PÁGINA =
Advogada tributarista formada na Faculdade de Direito da Yale, Abrams foi responsável por conseguir que 800 mil novos eleitores se registrassem na Geórgia nos últimos dois anos, um esforço que começou depois de perder uma eleição bastante contestada. Em 2018, ela concorreu para governadora, mas foi derrotada por 55 mil votos para o republicano Brian Kemp, então secretário de estado da Geórgia.
De acordo com uma investigação da Associated Press, Kemp teria cancelado o registro de mais de um milhão de eleitores entre 2012 e 2018 e, durante a campanha, congelou os direitos de outros 53 mil, a maioria afro-americanos. Apesar de não ter sido eleita, Abrams angariou mais votos do que qualquer outro concorrente democrata ao governo do estado.
A derrota escancarou um problema comum nos Estados Unidos e fez com que ela tomasse a frente de um movimento para evitar que o mais básico dos direitos civis não fosse negado às minorias. Em 2013, quando era membro da assembleia da Geórgia, Abrams criou o New Georgia Project, com o qual conseguiu registrar 83 mil novos eleitores. Mas, depois de 2018, ela mergulhou no processo, tornou-se uma das mais importantes ativistas pelo direito ao voto e criou o Fair Fight, que angariou quase um milhão de registros eleitorais.
Mudanças
Com o trabalho, Abrams conseguiu triplicar o eleitorado latino e asiático no estado, dobrar a participação de jovens no processo eleitoral e invalidar políticas supressivas que acabavam por excluir das urnas os mais pobres e as minorias ao impor regras draconianas para o alistamento eleitoral. Entre elas, estão exigências de um nome de rua para o registro — o que deixa de fora, por exemplo, os índios norte-americanos que moram em reservas — e exclusão de analfabetos.

DADOS BRUTOS =
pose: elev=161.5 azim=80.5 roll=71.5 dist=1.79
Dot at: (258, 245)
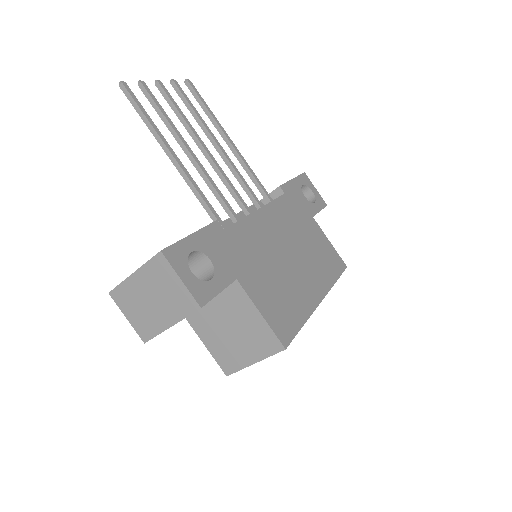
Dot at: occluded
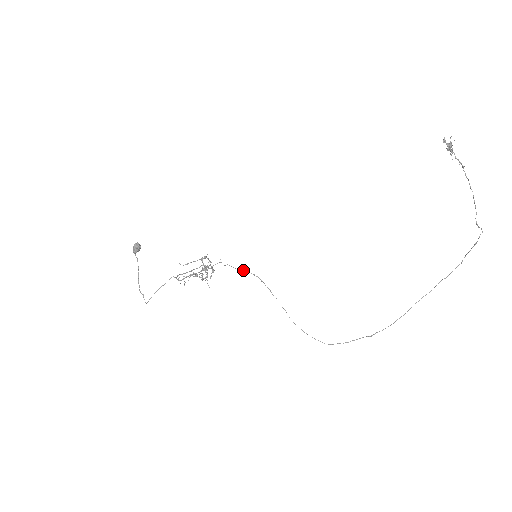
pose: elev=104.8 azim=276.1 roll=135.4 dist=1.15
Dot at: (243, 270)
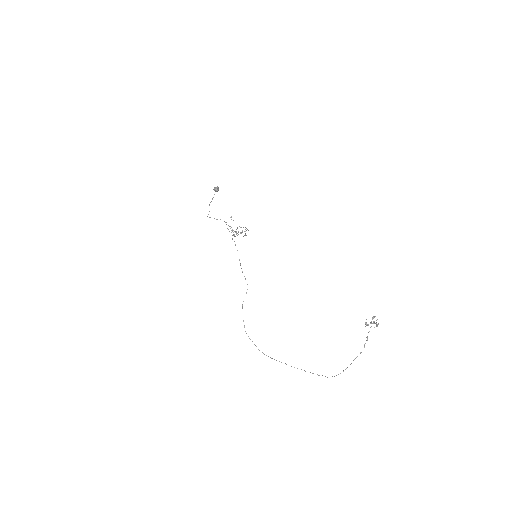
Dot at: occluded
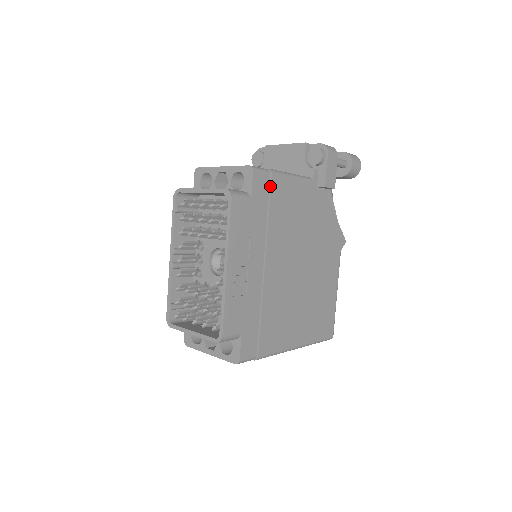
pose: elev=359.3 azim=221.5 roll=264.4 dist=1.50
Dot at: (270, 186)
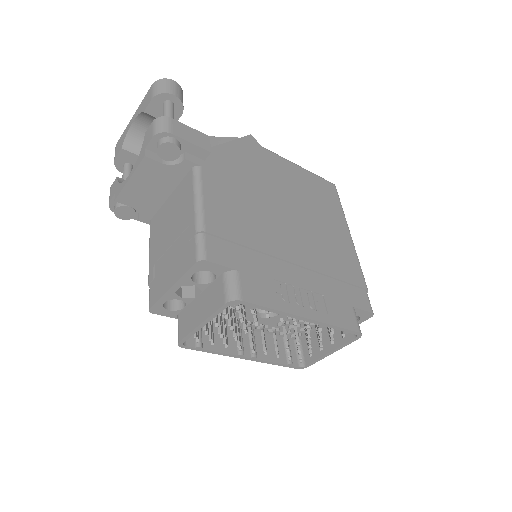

INSTRUÇÃO ESCRITA A = Reproduza o trecho do texto sobre Abrams que começa nas palavras "De acordo com" e vai até "de registros eleitorais.", trocando "afro-americanos" por "negros".
INSTRUÇÃO ESCRITA B = Prossiga com o texto sobre Abrams a partir do ponto em que ele para.
Os registros não têm relação com o texto sobre Abrams.

RESULTADO FINAL A =
De acordo com uma investigação da Associated Press, Kemp teria cancelado o registro de mais de um milhão de eleitores entre 2012 e 2018 e, durante a campanha, congelou os direitos de outros 53 mil, a maioria negros. Apesar de não ter sido eleita, Abrams angariou mais votos do que qualquer outro concorrente democrata ao governo do estado.
A derrota escancarou um problema comum nos Estados Unidos e fez com que ela tomasse a frente de um movimento para evitar que o mais básico dos direitos civis não fosse negado às minorias. Em 2013, quando era membro da assembleia da Geórgia, Abrams criou o New Georgia Project, com o qual conseguiu registrar 83 mil novos eleitores. Mas, depois de 2018, ela mergulhou no processo, tornou-se uma das mais importantes ativistas pelo direito ao voto e criou o Fair Fight, que angariou quase um milhão de registros eleitorais.

RESULTADO FINAL B =
Em Voter suppression in U.S. elections ela e outras cinco autoras contam como se dá o processo de exclusão. A ativista também é autora de Our time is now: power, purpose, and the fight for a fair America e Lead from the outside: how to build your future and make real change.
Stacey Abrams também foi um dos nomes cogitados para ser vice de Joe Biden e, agora, é alvo de uma campanha para que ocupe um posto importante no Partido Democrata. Com o Fair Fight, a ativista lançou a base para lutar por eleições mais justas e livres. Parte dessa história é contada em All in: The fight for democracy, da Amazon Prime, documentário sobre o direito ao voto e a supressão, uma realidade que exclui centenas de americanos do processo eleitoral. “A supressão de voto tem tido um papel agressivo e malévolo nunca visto desde Jim Crow”, diz Abrams, no documentário, em referência às leis Jim Crow, responsáveis pela segregação racial nos Estados Unidos até a primeira metade do século 20.